2

MONUMENT, COLORADO

Marcus Ryker forced open the window and crawled out onto the ice-crusted roof.

Making his way to the edge, he stared the twenty-odd feet to the ground . . .

And jumped.

Everything that happened next seemed to be in slow motion. All he could hear was the bitter winter wind howling down the Rocky Mountains and surging across the Front Range. All he could see were flakes swirling around his head, the early signs of a January squall. And the ground and the sky. And the ground and the sky. And tree branches and snowdrifts and clouds and boot prints and then—

He hit the ground hard, his legs collapsing beneath him. He crumpled to his back. Then all was quiet. He was not dead. He hadn’t broken a leg or his neck. The wind had been knocked out of him, but he was fine.

And then he heard the back door flying open.

“Marcus Johannes Ryker, I am not going to say this again,” his mother shouted. “Knock it off—no more backflips off the roof or you’re grounded. Do you hear me? Grounded for a month. Are you listening to me?”

Marcus didn’t get up. Didn’t roll over. Didn’t move at all. But as soon as he could catch his breath—still staring up into the gray winter sky—the eleven-year-old promised his mother he wouldn’t jump off the roof again.

“Now get a move on and shovel the driveway like I told you—and put your coat on, for crying out loud.”

Marcus grunted something, but the moment the back door shut, a new plan began to form. Wearing only a ratty U2 concert T-shirt, ripped blue jeans, and an old pair of pac boots, Marcus raced for the garage. His mother had just given him a magnificent loophole. She’d made him promise not to jump off the roof. She’d said nothing about the family’s Dodge Grand Caravan. So scrambling to the top of the rusting green minivan, Marcus once again began doing backflips.

When he noticed two black government-issue sedans turning onto their street, he paid little attention to them at first. It was another blustery gray and far-too-quiet Wednesday morning in the smallest and most boring town on the Front Range.
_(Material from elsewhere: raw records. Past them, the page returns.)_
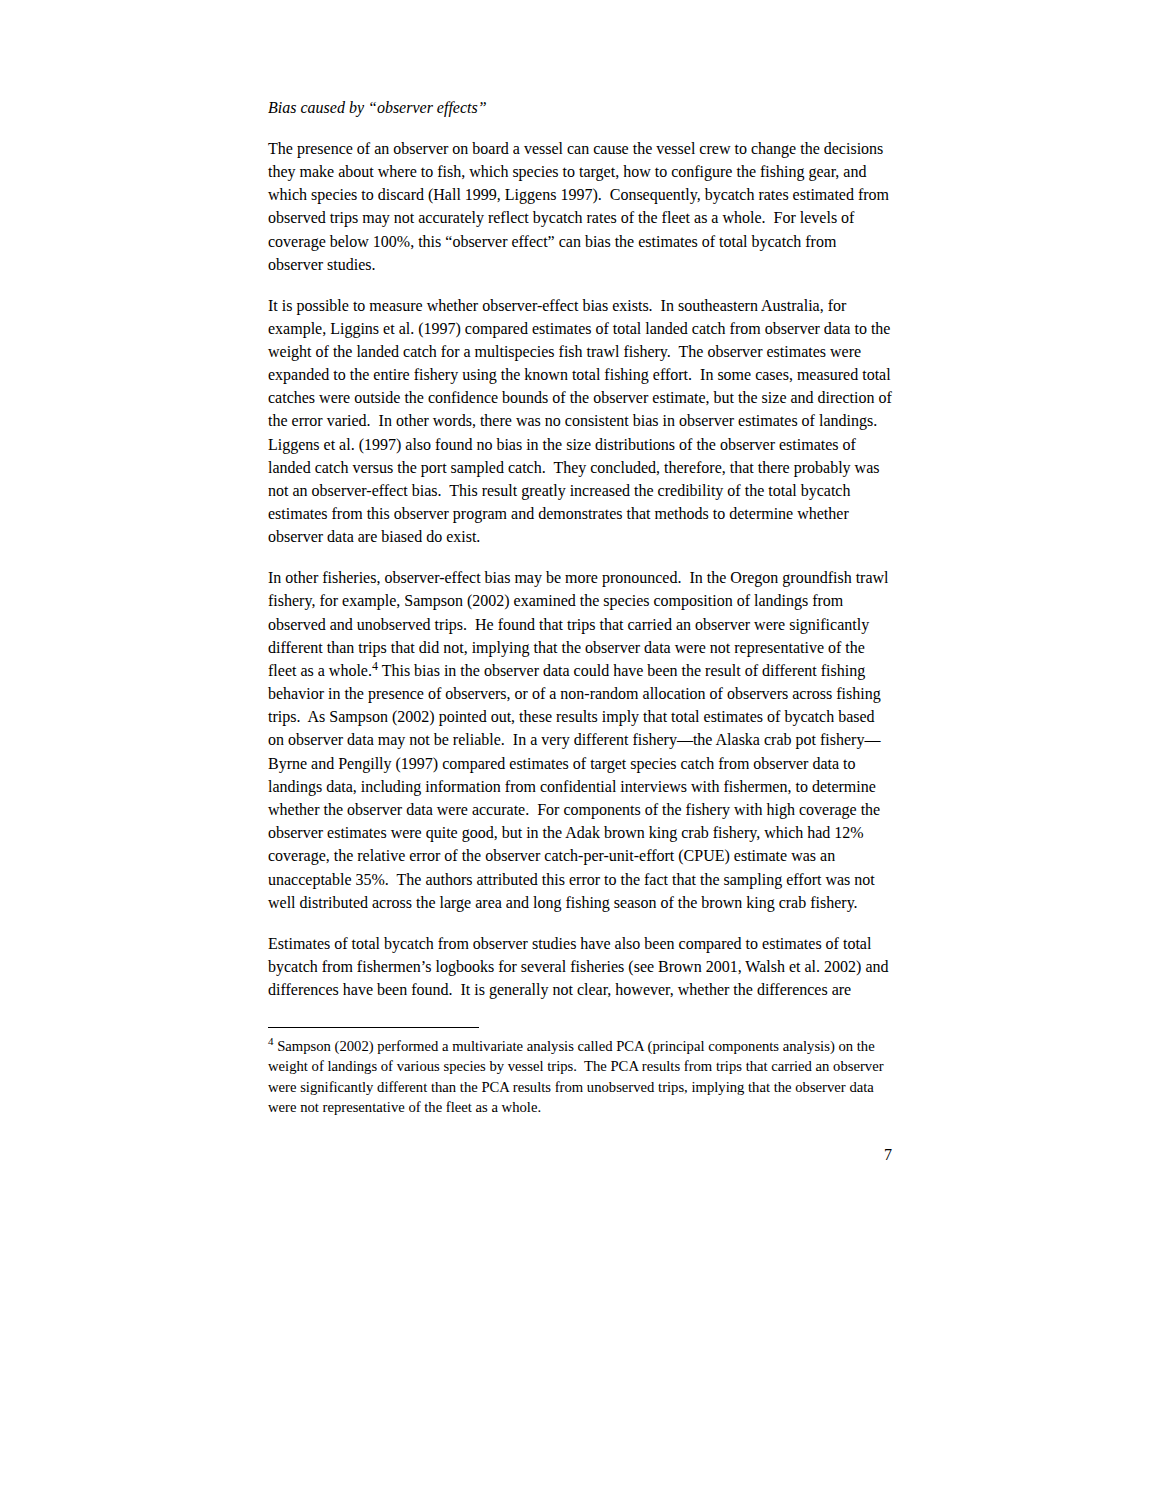Bias caused by “observer effects”
The presence of an observer on board a vessel can cause the vessel crew to change the decisions they make about where to fish, which species to target, how to configure the fishing gear, and which species to discard (Hall 1999, Liggens 1997). Consequently, bycatch rates estimated from observed trips may not accurately reflect bycatch rates of the fleet as a whole. For levels of coverage below 100%, this “observer effect” can bias the estimates of total bycatch from observer studies.
It is possible to measure whether observer-effect bias exists. In southeastern Australia, for example, Liggins et al. (1997) compared estimates of total landed catch from observer data to the weight of the landed catch for a multispecies fish trawl fishery. The observer estimates were expanded to the entire fishery using the known total fishing effort. In some cases, measured total catches were outside the confidence bounds of the observer estimate, but the size and direction of the error varied. In other words, there was no consistent bias in observer estimates of landings. Liggens et al. (1997) also found no bias in the size distributions of the observer estimates of landed catch versus the port sampled catch. They concluded, therefore, that there probably was not an observer-effect bias. This result greatly increased the credibility of the total bycatch estimates from this observer program and demonstrates that methods to determine whether observer data are biased do exist.
In other fisheries, observer-effect bias may be more pronounced. In the Oregon groundfish trawl fishery, for example, Sampson (2002) examined the species composition of landings from observed and unobserved trips. He found that trips that carried an observer were significantly different than trips that did not, implying that the observer data were not representative of the fleet as a whole.4 This bias in the observer data could have been the result of different fishing behavior in the presence of observers, or of a non-random allocation of observers across fishing trips. As Sampson (2002) pointed out, these results imply that total estimates of bycatch based on observer data may not be reliable. In a very different fishery—the Alaska crab pot fishery—Byrne and Pengilly (1997) compared estimates of target species catch from observer data to landings data, including information from confidential interviews with fishermen, to determine whether the observer data were accurate. For components of the fishery with high coverage the observer estimates were quite good, but in the Adak brown king crab fishery, which had 12% coverage, the relative error of the observer catch-per-unit-effort (CPUE) estimate was an unacceptable 35%. The authors attributed this error to the fact that the sampling effort was not well distributed across the large area and long fishing season of the brown king crab fishery.
Estimates of total bycatch from observer studies have also been compared to estimates of total bycatch from fishermen’s logbooks for several fisheries (see Brown 2001, Walsh et al. 2002) and differences have been found. It is generally not clear, however, whether the differences are
4 Sampson (2002) performed a multivariate analysis called PCA (principal components analysis) on the weight of landings of various species by vessel trips. The PCA results from trips that carried an observer were significantly different than the PCA results from unobserved trips, implying that the observer data were not representative of the fleet as a whole.
7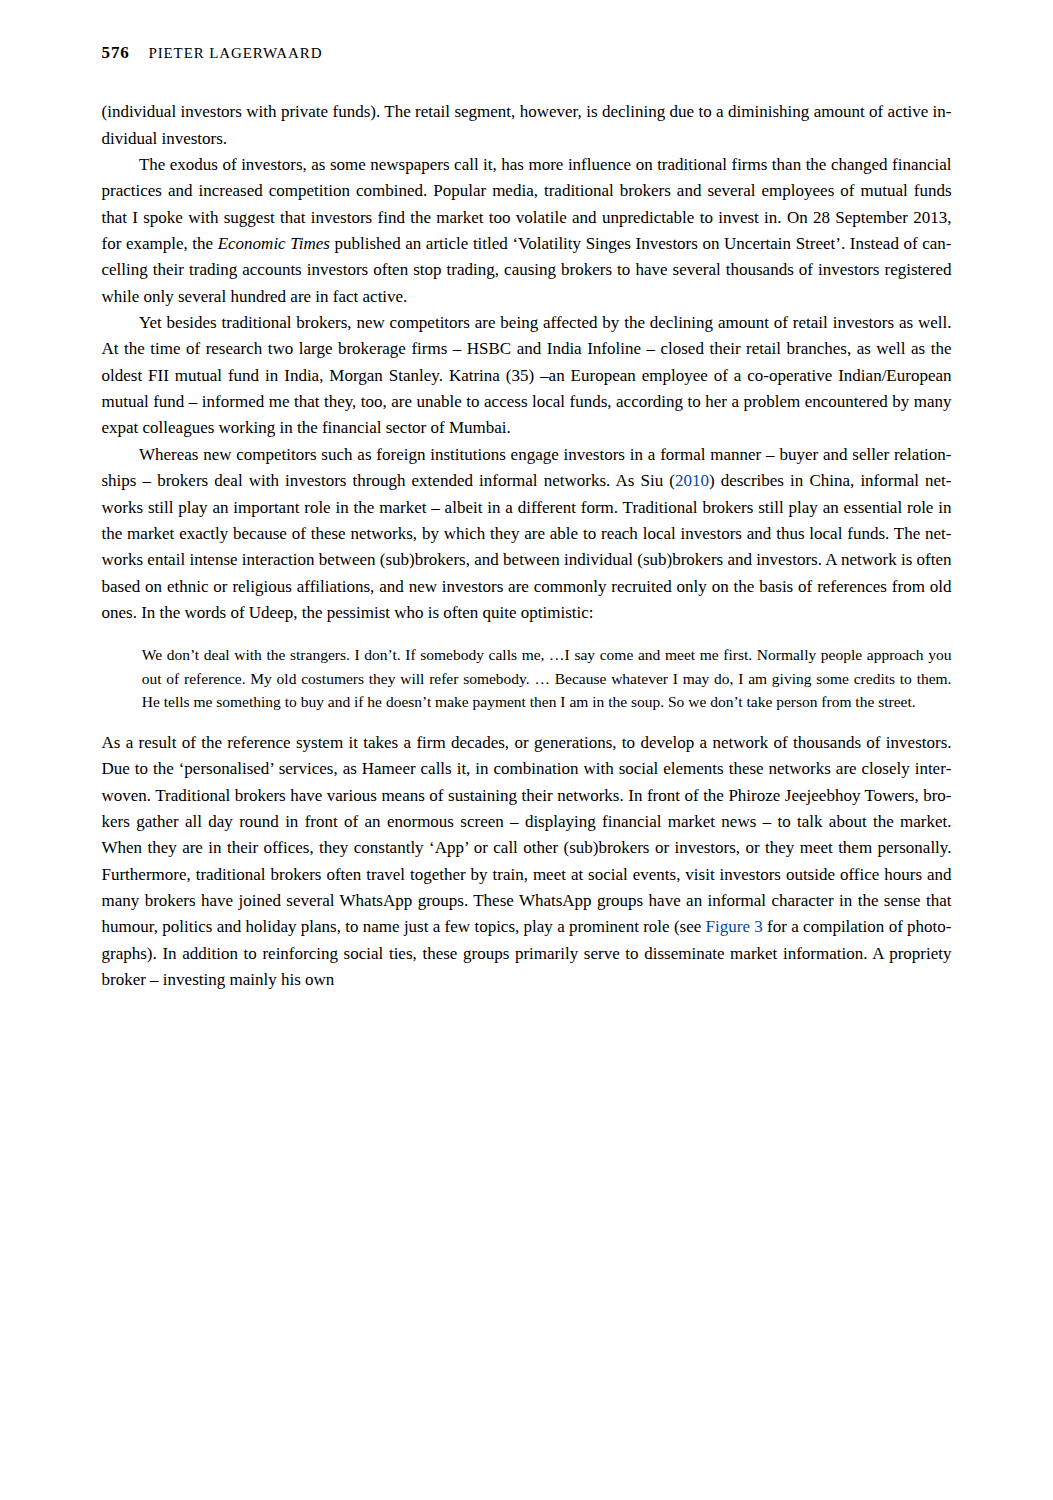576 Pieter Lagerwaard
(individual investors with private funds). The retail segment, however, is declining due to a diminishing amount of active individual investors.
The exodus of investors, as some newspapers call it, has more influence on traditional firms than the changed financial practices and increased competition combined. Popular media, traditional brokers and several employees of mutual funds that I spoke with suggest that investors find the market too volatile and unpredictable to invest in. On 28 September 2013, for example, the Economic Times published an article titled ‘Volatility Singes Investors on Uncertain Street’. Instead of cancelling their trading accounts investors often stop trading, causing brokers to have several thousands of investors registered while only several hundred are in fact active.
Yet besides traditional brokers, new competitors are being affected by the declining amount of retail investors as well. At the time of research two large brokerage firms – HSBC and India Infoline – closed their retail branches, as well as the oldest FII mutual fund in India, Morgan Stanley. Katrina (35) –an European employee of a co-operative Indian/European mutual fund – informed me that they, too, are unable to access local funds, according to her a problem encountered by many expat colleagues working in the financial sector of Mumbai.
Whereas new competitors such as foreign institutions engage investors in a formal manner – buyer and seller relationships – brokers deal with investors through extended informal networks. As Siu (2010) describes in China, informal networks still play an important role in the market – albeit in a different form. Traditional brokers still play an essential role in the market exactly because of these networks, by which they are able to reach local investors and thus local funds. The networks entail intense interaction between (sub)brokers, and between individual (sub)brokers and investors. A network is often based on ethnic or religious affiliations, and new investors are commonly recruited only on the basis of references from old ones. In the words of Udeep, the pessimist who is often quite optimistic:
We don’t deal with the strangers. I don’t. If somebody calls me, …I say come and meet me first. Normally people approach you out of reference. My old costumers they will refer somebody. … Because whatever I may do, I am giving some credits to them. He tells me something to buy and if he doesn’t make payment then I am in the soup. So we don’t take person from the street.
As a result of the reference system it takes a firm decades, or generations, to develop a network of thousands of investors. Due to the ‘personalised’ services, as Hameer calls it, in combination with social elements these networks are closely interwoven. Traditional brokers have various means of sustaining their networks. In front of the Phiroze Jeejeebhoy Towers, brokers gather all day round in front of an enormous screen – displaying financial market news – to talk about the market. When they are in their offices, they constantly ‘App’ or call other (sub)brokers or investors, or they meet them personally. Furthermore, traditional brokers often travel together by train, meet at social events, visit investors outside office hours and many brokers have joined several WhatsApp groups. These WhatsApp groups have an informal character in the sense that humour, politics and holiday plans, to name just a few topics, play a prominent role (see Figure 3 for a compilation of photographs). In addition to reinforcing social ties, these groups primarily serve to disseminate market information. A propriety broker – investing mainly his own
Mickey Reese, his best friend since the age of five, was in bed with chicken pox. His sisters, Marta and Nicole, had already left for school.

Suddenly both cars pulled to a stop in front of their house. Having just climbed again to the roof of the minivan, Marcus stared down as two men in black suits and long black winter coats emerged from the first sedan. An Air Force officer in full uniform got out of the second sedan, along with a pastor or priest or somebody wearing one of those weird white collars. The officer came up the not-yet-shoveled driveway and asked the boy if his mother was home.

Marcus nodded.

“Would you let her know we’re here?”

The man was a stranger, but he was a military man and polite enough, so Marcus nodded again, did another backflip, perfectly stuck the landing, and ran inside. He found his mother in the kitchen making homemade vegetable soup as she watched CNN coverage of the war on a small black-and-white TV that sat on the counter.

“Mom, there’s some men here for you,” he said.

“Marcus, how many times have I told you to take off your boots in the vestibule and not to track snow through the living room and kitchen?”

Marcus shrugged.

“What kind of men?” his mother now asked.

When Marcus shrugged again, she shook her head as she tried to hide a smile, then wiped her hands on her apron, headed to the door, and told him to clean up the snow. Curious, Marcus ignored the order and followed her to the door instead. That’s when he saw her freeze in her tracks.

“Excuse me, ma’am, are you Marjorie Ryker?”

Marcus noticed that his mother didn’t speak, didn’t even nod. Yet the officer kept talking.

“Mrs. Ryker, I’m afraid we have some difficult news. Perhaps it would be best if you sat down.”

Marcus would never remember the words that followed. But he would never forget the image of his mother stumbling back several steps, her trembling hands moving to her mouth.